Just a couple of years ago, the Chinese central government under President Xi Jinping implemented new regulations about religious practices. One of those rules forbade young people under the age of 18 to receive religious instruction. Now, ironically because of the lockdown of the city of Wuhan, where the pandemic of COVID-19 originated, that rule has pretty much gone out the window.
As in the United States and many other countries, religious people in China are not able to attend services in their churches, temples or mosques. Like their counterparts in the West, they are attending virtual services through the internet. And that is allowing much religious instruction to be given, without much apparent effort on the part of the government to block it.
Throughout a Lent that Shanghai-based writer Teresa Xiao characterized as being twice the length of its normal 40 days, due to the pandemic and imposed isolation, faithful Catholics “faced many difficulties, but they also experienced spiritual growth.”
“For weeks, most of the priests had to celebrate Mass on their own. But on Sundays and holidays they tried to transmit the liturgy on Wechat [a Chinese app similar to WhatsApp] and the virtual participants were tens, hundreds and even thousands or hundreds of thousands,” Xiao wrote in AsiaNews, a publication of the Pontifical Institute for Foreign Missions (PIME). “This happened in many dioceses: Ningbo, Zhengding, Shanghai, Ningde, Beijing, Shantou, Liaoning, … The faithful tried to ‘participate’ in the Mass broadcast live not only from China, but also from other places: Hong Kong, Macao, Taiwan, the Philippines, Malaysia. Above all, they were able to attend the Mass and liturgies of the Easter Triduum celebrated by Pope Francis and broadcast by the Vatican.”

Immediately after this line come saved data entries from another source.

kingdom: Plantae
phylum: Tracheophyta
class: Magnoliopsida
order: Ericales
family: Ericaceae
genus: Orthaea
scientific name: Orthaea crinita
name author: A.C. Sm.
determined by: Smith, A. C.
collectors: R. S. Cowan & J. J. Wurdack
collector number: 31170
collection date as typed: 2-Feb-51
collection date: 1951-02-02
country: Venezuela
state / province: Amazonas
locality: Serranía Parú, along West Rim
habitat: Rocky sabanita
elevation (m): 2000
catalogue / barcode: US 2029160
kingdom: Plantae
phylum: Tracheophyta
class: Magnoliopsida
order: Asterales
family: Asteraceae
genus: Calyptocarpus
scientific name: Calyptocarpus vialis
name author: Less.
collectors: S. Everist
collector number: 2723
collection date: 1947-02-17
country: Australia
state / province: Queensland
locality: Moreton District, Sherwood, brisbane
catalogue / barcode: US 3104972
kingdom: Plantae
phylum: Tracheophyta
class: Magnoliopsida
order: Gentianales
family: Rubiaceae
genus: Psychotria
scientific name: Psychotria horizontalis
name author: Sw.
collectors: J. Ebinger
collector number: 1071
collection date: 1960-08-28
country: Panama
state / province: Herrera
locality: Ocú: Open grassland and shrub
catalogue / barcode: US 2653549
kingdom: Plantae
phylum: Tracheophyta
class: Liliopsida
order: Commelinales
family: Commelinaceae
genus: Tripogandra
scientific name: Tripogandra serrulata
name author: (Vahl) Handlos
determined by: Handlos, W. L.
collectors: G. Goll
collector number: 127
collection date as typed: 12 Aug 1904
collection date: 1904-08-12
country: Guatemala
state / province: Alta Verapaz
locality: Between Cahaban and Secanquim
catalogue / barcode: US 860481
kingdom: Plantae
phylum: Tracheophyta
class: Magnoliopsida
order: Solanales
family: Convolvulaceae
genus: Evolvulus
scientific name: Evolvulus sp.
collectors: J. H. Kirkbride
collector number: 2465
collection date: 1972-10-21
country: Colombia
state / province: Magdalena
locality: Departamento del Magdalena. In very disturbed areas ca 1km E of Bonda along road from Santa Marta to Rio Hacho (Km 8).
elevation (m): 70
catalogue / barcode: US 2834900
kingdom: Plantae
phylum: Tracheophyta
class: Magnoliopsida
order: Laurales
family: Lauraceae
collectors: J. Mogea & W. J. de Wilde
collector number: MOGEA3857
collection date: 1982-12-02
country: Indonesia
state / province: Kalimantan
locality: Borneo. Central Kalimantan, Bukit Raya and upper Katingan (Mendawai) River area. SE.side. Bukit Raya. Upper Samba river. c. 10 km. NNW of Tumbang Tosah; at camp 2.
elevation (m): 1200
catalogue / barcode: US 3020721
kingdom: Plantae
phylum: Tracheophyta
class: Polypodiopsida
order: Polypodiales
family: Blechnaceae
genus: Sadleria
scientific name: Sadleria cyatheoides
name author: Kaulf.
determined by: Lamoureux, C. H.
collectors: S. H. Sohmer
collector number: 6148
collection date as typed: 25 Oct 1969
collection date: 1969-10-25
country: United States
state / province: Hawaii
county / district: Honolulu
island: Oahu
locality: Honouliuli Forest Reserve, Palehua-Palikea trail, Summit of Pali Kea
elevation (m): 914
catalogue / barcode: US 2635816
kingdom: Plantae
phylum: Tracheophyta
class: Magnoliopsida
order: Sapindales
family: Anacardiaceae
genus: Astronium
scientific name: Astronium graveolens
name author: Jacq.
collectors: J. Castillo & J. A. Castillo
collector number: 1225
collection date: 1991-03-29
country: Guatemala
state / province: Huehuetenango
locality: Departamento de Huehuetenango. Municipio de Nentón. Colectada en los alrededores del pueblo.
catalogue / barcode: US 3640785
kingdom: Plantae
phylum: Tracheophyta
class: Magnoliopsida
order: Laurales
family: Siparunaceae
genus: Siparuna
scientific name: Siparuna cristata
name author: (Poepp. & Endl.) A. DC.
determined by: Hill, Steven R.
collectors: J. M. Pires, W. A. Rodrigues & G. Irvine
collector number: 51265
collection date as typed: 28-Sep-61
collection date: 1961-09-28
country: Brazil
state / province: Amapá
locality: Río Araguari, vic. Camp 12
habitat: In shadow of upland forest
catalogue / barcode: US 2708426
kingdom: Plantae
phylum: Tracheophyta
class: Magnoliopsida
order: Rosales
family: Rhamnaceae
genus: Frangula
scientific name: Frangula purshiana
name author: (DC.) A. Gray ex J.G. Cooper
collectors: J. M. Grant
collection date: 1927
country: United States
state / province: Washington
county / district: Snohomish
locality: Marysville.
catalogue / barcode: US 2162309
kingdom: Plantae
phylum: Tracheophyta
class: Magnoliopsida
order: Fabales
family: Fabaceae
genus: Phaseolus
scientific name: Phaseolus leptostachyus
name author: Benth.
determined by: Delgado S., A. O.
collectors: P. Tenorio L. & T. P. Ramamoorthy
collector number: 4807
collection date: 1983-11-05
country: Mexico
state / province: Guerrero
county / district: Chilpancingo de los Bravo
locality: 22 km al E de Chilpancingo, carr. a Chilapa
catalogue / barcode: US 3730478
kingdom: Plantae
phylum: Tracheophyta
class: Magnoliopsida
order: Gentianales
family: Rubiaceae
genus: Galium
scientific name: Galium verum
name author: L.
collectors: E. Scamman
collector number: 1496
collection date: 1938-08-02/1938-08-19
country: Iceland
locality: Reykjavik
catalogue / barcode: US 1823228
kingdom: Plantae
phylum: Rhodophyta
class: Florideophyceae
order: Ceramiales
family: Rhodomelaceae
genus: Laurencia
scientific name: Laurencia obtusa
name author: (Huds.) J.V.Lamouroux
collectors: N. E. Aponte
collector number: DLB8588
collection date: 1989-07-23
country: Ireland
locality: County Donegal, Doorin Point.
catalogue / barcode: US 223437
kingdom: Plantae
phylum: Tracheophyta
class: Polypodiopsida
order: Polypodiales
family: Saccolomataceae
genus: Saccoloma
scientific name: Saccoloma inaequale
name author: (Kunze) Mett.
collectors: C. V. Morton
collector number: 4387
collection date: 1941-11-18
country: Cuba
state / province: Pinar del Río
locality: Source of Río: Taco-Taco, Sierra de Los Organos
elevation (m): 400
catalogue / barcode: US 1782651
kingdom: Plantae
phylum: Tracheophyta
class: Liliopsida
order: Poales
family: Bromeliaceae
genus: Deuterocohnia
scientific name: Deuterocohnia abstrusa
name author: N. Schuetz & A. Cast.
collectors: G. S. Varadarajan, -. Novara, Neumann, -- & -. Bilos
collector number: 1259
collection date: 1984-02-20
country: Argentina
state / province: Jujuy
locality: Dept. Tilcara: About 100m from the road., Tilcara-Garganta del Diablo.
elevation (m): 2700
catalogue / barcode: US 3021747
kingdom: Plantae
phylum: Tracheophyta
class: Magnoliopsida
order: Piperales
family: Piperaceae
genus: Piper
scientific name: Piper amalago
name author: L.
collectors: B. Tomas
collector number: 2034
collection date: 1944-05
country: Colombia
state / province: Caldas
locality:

Xiao said that although the pandemic led to the blockage of villages and neighborhoods beginning January 23, priests “did not stop their pastoral activity. They all had their own Wechat group, and thanks to this, thousands of people were able to receive videos and written material: Masses, homilies, biblical readings, prayers, articles, videos.
“This time was also important for families and for the religious education of their children,” she wrote. “In the absence of the weekly liturgy, families found ways to pray more often together, also having celebrations of the liturgy of the Word in which every Sunday in turn, the Gospel was explained, people sang, read. Several times, families have organized continuous Bible readings. Apparently among the books that the Chinese like most are the Book of Wisdom and the four Gospels.”
According to Xiao, families reported children studying and being formed in the faith from the Bible and from participating in the liturgy.
“During Holy Week, the quarantine was lightened, and so priests and nuns were able to go to visit the sick, to hear confessions, [and] to pray for the deceased of the pandemic,” Xiao wrote. “With Easter, we have seen hope reappear all over the world, even if still marked by the pandemic. Now we wait for the strength of the Holy Spirit: The Church grows more vibrant after every trial.”